With JioSaavn’s launch, Spotify will face an even more difficult time competing in India.
Several months ago, Reliance Limited, a major telecom company in India, and Saavn, a local streaming music service, confirmed a major deal.
In a transaction valued at over $1 billion, Reliance confirmed that it would acquire Saavn, merging it with JioMusic, its free streaming music service for subscribers. Reliance has over 200 million users in the country.
Under terms of the deal, the telecom company would provide $100 million for growth. $20 million would be invested upfront. In total, Reliance has invested $124 million in the merged service.
The deal came shortly after Chinese conglomerate Tencent Holdings confirmed that it would invest $115 million in Gaana alongside the streaming music service’s owner, Times Internet.
Critics and analysts quickly slammed news of the Saavn acquisition.
Saavn’s revenue comes mostly from outside India. The service operates in the UK, US, Canada, UAE, and Singapore, among other countries. At $5 million per year, Gaana brings in more local revenue than Saavn.
In addition, JioMusic has closely guarded its user metrics. Despite using the number of active users and engagement for the service’s valuation, JioMusic total ‘installs’ are much higher. This suggests that most users who have tried the streaming music app have readily abandoned it.
But, with Gaana now controlling over 50% of India’s music market, what choice did both music services have?
Now, ahead of Spotify’s upcoming entry into the country, JioMusic and Saavn have unveiled a new strategy to survive in the Indian music market.
Beefing up its service to avoid falling behind.
Spotify will launch in India in as soon as six months.
To quickly grow its user base in the country, the company will reportedly offer an extended free trial period. The streaming music giant has also locked down major licensing deals with local music labels.
Yesterday, Gaana confirmed that it has over 80 million monthly active users. India has around 150 million total music app users (and rising). The streaming music service has also surpassed the 100 mark – the ‘peak interest’ level – on Google Trends. Other local competitors, including Wynk Music, have flatlined in terms of interest.
With the local music market expected to reach 400 million in two years, Prashan Agarwal, Gaana’s CEO, unveiled a lofty milestone yesterday. In two years, the service will have 200 million total users.

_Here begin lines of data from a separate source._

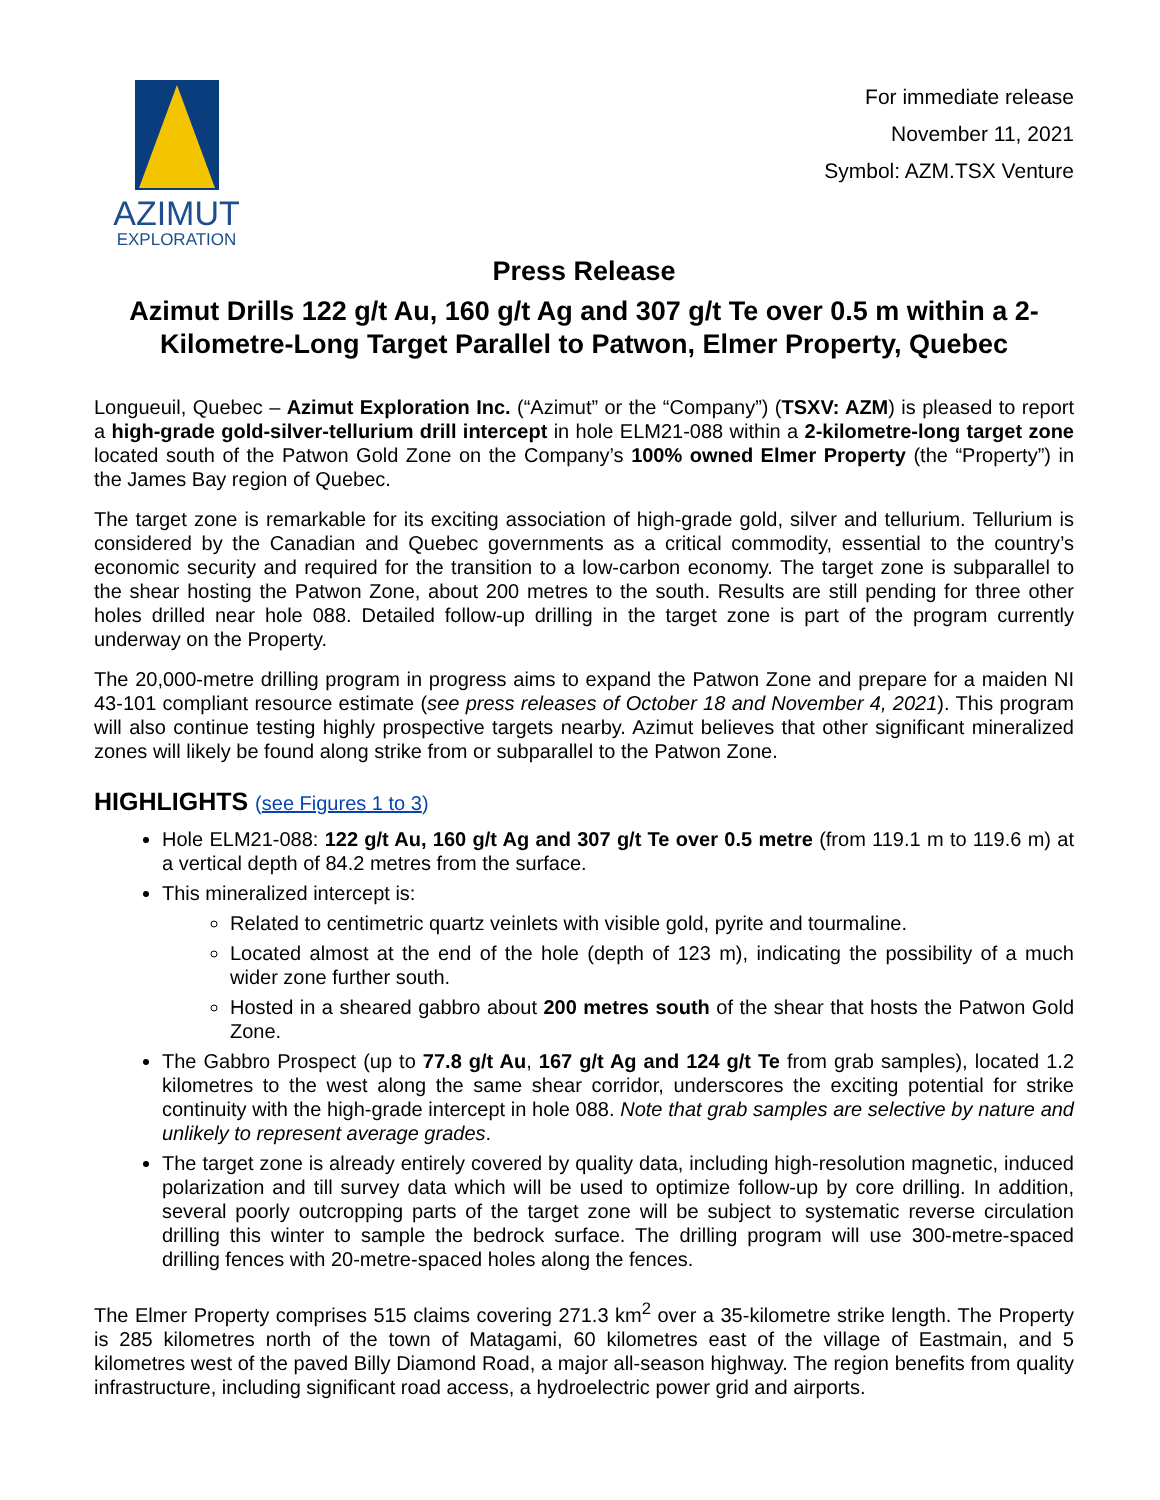AZIMUT
EXPLORATION
For immediate release
November 11, 2021
Symbol: AZM.TSX Venture
Press Release
Azimut Drills 122 g/t Au, 160 g/t Ag and 307 g/t Te over 0.5 m within a 2-Kilometre-Long Target Parallel to Patwon, Elmer Property, Quebec
Longueuil, Quebec – Azimut Exploration Inc. (“Azimut” or the “Company”) (TSXV: AZM) is pleased to report a high-grade gold-silver-tellurium drill intercept in hole ELM21-088 within a 2-kilometre-long target zone located south of the Patwon Gold Zone on the Company’s 100% owned Elmer Property (the “Property”) in the James Bay region of Quebec.
The target zone is remarkable for its exciting association of high-grade gold, silver and tellurium. Tellurium is considered by the Canadian and Quebec governments as a critical commodity, essential to the country’s economic security and required for the transition to a low-carbon economy. The target zone is subparallel to the shear hosting the Patwon Zone, about 200 metres to the south. Results are still pending for three other holes drilled near hole 088. Detailed follow-up drilling in the target zone is part of the program currently underway on the Property.
The 20,000-metre drilling program in progress aims to expand the Patwon Zone and prepare for a maiden NI 43-101 compliant resource estimate (see press releases of October 18 and November 4, 2021). This program will also continue testing highly prospective targets nearby. Azimut believes that other significant mineralized zones will likely be found along strike from or subparallel to the Patwon Zone.
HIGHLIGHTS (see Figures 1 to 3)
Hole ELM21-088: 122 g/t Au, 160 g/t Ag and 307 g/t Te over 0.5 metre (from 119.1 m to 119.6 m) at a vertical depth of 84.2 metres from the surface.
This mineralized intercept is:
Related to centimetric quartz veinlets with visible gold, pyrite and tourmaline.
Located almost at the end of the hole (depth of 123 m), indicating the possibility of a much wider zone further south.
Hosted in a sheared gabbro about 200 metres south of the shear that hosts the Patwon Gold Zone.
The Gabbro Prospect (up to 77.8 g/t Au, 167 g/t Ag and 124 g/t Te from grab samples), located 1.2 kilometres to the west along the same shear corridor, underscores the exciting potential for strike continuity with the high-grade intercept in hole 088. Note that grab samples are selective by nature and unlikely to represent average grades.
The target zone is already entirely covered by quality data, including high-resolution magnetic, induced polarization and till survey data which will be used to optimize follow-up by core drilling. In addition, several poorly outcropping parts of the target zone will be subject to systematic reverse circulation drilling this winter to sample the bedrock surface. The drilling program will use 300-metre-spaced drilling fences with 20-metre-spaced holes along the fences.
The Elmer Property comprises 515 claims covering 271.3 km<sup>2</sup> over a 35-kilometre strike length. The Property is 285 kilometres north of the town of Matagami, 60 kilometres east of the village of Eastmain, and 5 kilometres west of the paved Billy Diamond Road, a major all-season highway. The region benefits from quality infrastructure, including significant road access, a hydroelectric power grid and airports.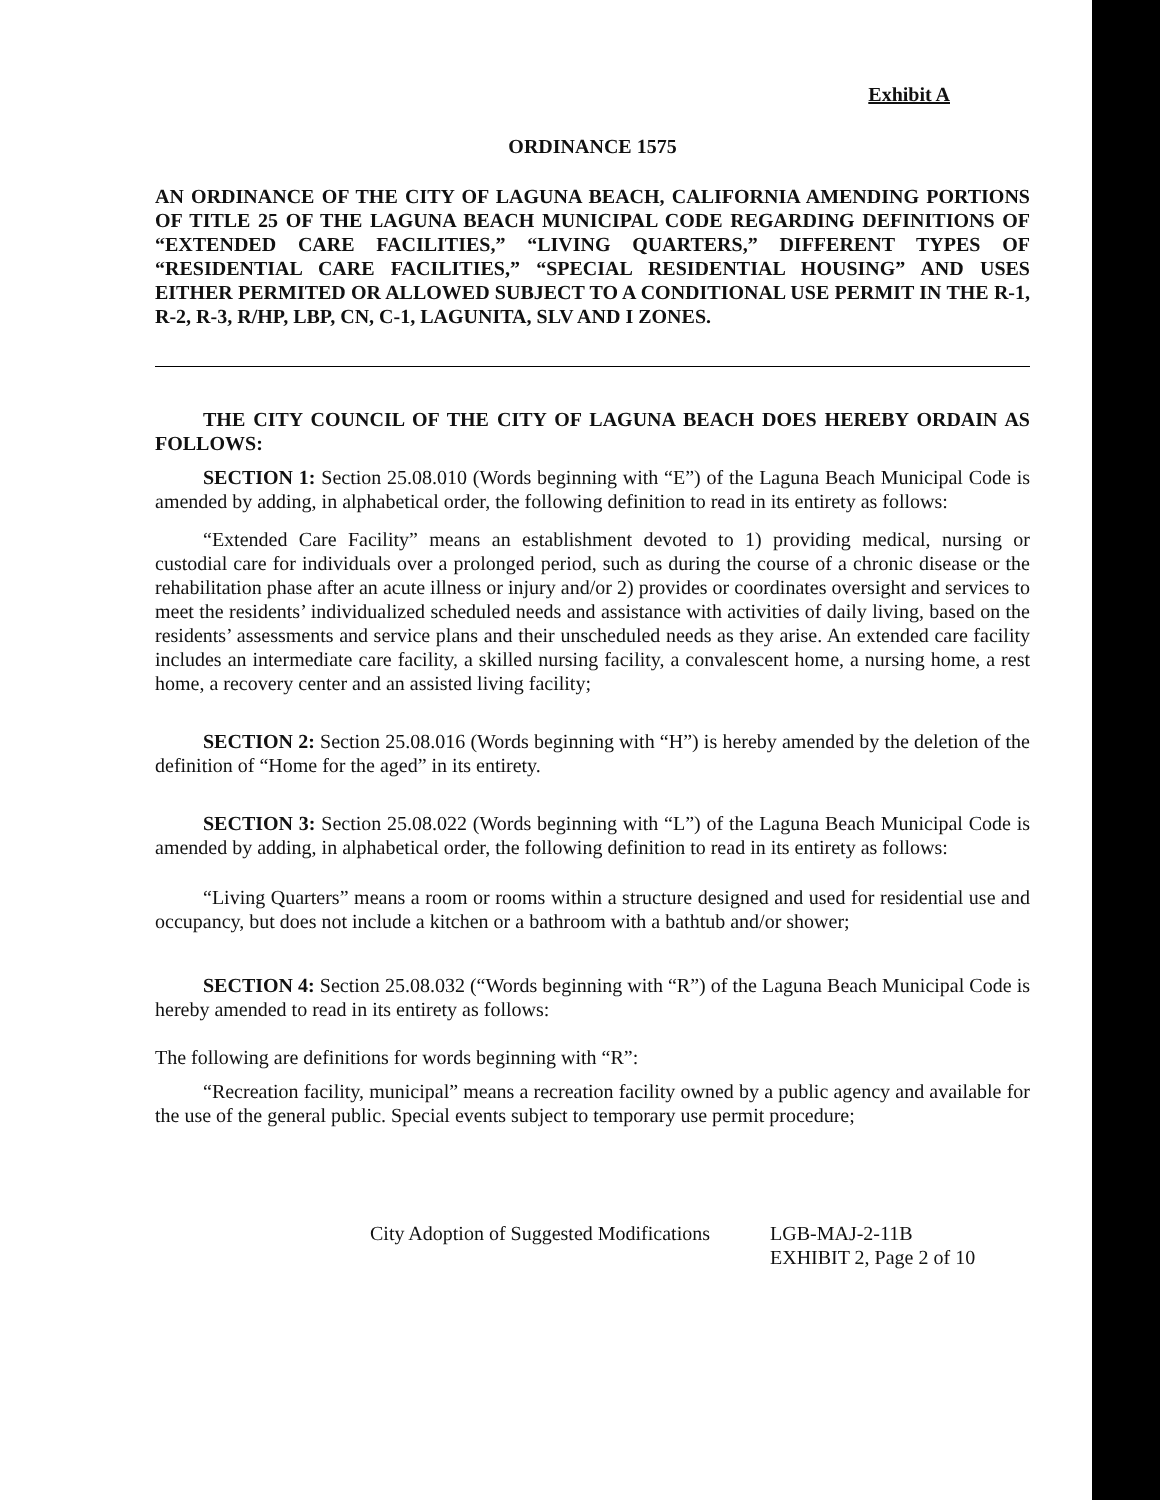Exhibit A
ORDINANCE 1575
AN ORDINANCE OF THE CITY OF LAGUNA BEACH, CALIFORNIA AMENDING PORTIONS OF TITLE 25 OF THE LAGUNA BEACH MUNICIPAL CODE REGARDING DEFINITIONS OF “EXTENDED CARE FACILITIES,” “LIVING QUARTERS,” DIFFERENT TYPES OF “RESIDENTIAL CARE FACILITIES,” “SPECIAL RESIDENTIAL HOUSING” AND USES EITHER PERMITED OR ALLOWED SUBJECT TO A CONDITIONAL USE PERMIT IN THE R-1, R-2, R-3, R/HP, LBP, CN, C-1, LAGUNITA, SLV AND I ZONES.
THE CITY COUNCIL OF THE CITY OF LAGUNA BEACH DOES HEREBY ORDAIN AS FOLLOWS:
SECTION 1: Section 25.08.010 (Words beginning with “E”) of the Laguna Beach Municipal Code is amended by adding, in alphabetical order, the following definition to read in its entirety as follows:
“Extended Care Facility” means an establishment devoted to 1) providing medical, nursing or custodial care for individuals over a prolonged period, such as during the course of a chronic disease or the rehabilitation phase after an acute illness or injury and/or 2) provides or coordinates oversight and services to meet the residents’ individualized scheduled needs and assistance with activities of daily living, based on the residents’ assessments and service plans and their unscheduled needs as they arise. An extended care facility includes an intermediate care facility, a skilled nursing facility, a convalescent home, a nursing home, a rest home, a recovery center and an assisted living facility;
SECTION 2: Section 25.08.016 (Words beginning with “H”) is hereby amended by the deletion of the definition of “Home for the aged” in its entirety.
SECTION 3: Section 25.08.022 (Words beginning with “L”) of the Laguna Beach Municipal Code is amended by adding, in alphabetical order, the following definition to read in its entirety as follows:
“Living Quarters” means a room or rooms within a structure designed and used for residential use and occupancy, but does not include a kitchen or a bathroom with a bathtub and/or shower;
SECTION 4: Section 25.08.032 (“Words beginning with “R”) of the Laguna Beach Municipal Code is hereby amended to read in its entirety as follows:
The following are definitions for words beginning with “R”:
“Recreation facility, municipal” means a recreation facility owned by a public agency and available for the use of the general public. Special events subject to temporary use permit procedure;
City Adoption of Suggested Modifications
LGB-MAJ-2-11B
EXHIBIT 2, Page 2 of 10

Keep in mind the company’s paid subscriber base remains “in lower single digits.”
Not content to stay behind, JioMusic and Saavn have unveiled their new unified platform.
Dubbed JioSaavn, Reliance Limited will offer a 90-day free trial period to JioSaavn Pro. This offer is only available to existing Reliance Jio SIM users. Following the 90-day period, users will receive complimentary access to the premium service. Current Saavn subscribers can migrate their accounts to JioSaavn.
The service will also continue to offer two tiers of service – a ‘freemium’ ad-supported service and a subscription-based model.
According to the company, the merged platform is “South Asia’s largest streaming, entertainment, and artist platform.” The new streaming music service has a catalog of over 45 million songs and original content in 15 languages. JioSaavn also has over 900+ label partnerships, including Sony, Universal, and Warner Music.
Speaking on the launch and the extended free trial, Reliance Limited explained,
“With the integrated JioSaavn app, users can expect products and music experiences, including an interactive lyrics feature, localized vernacular display, custom integrations with concerts and live events, as well as exclusive video content to roll out over the next few months.”
Yet, will this be enough to convince new users to switch to the service?
More importantly, will the service successfully fend off Spotify’s upcoming launch in the country?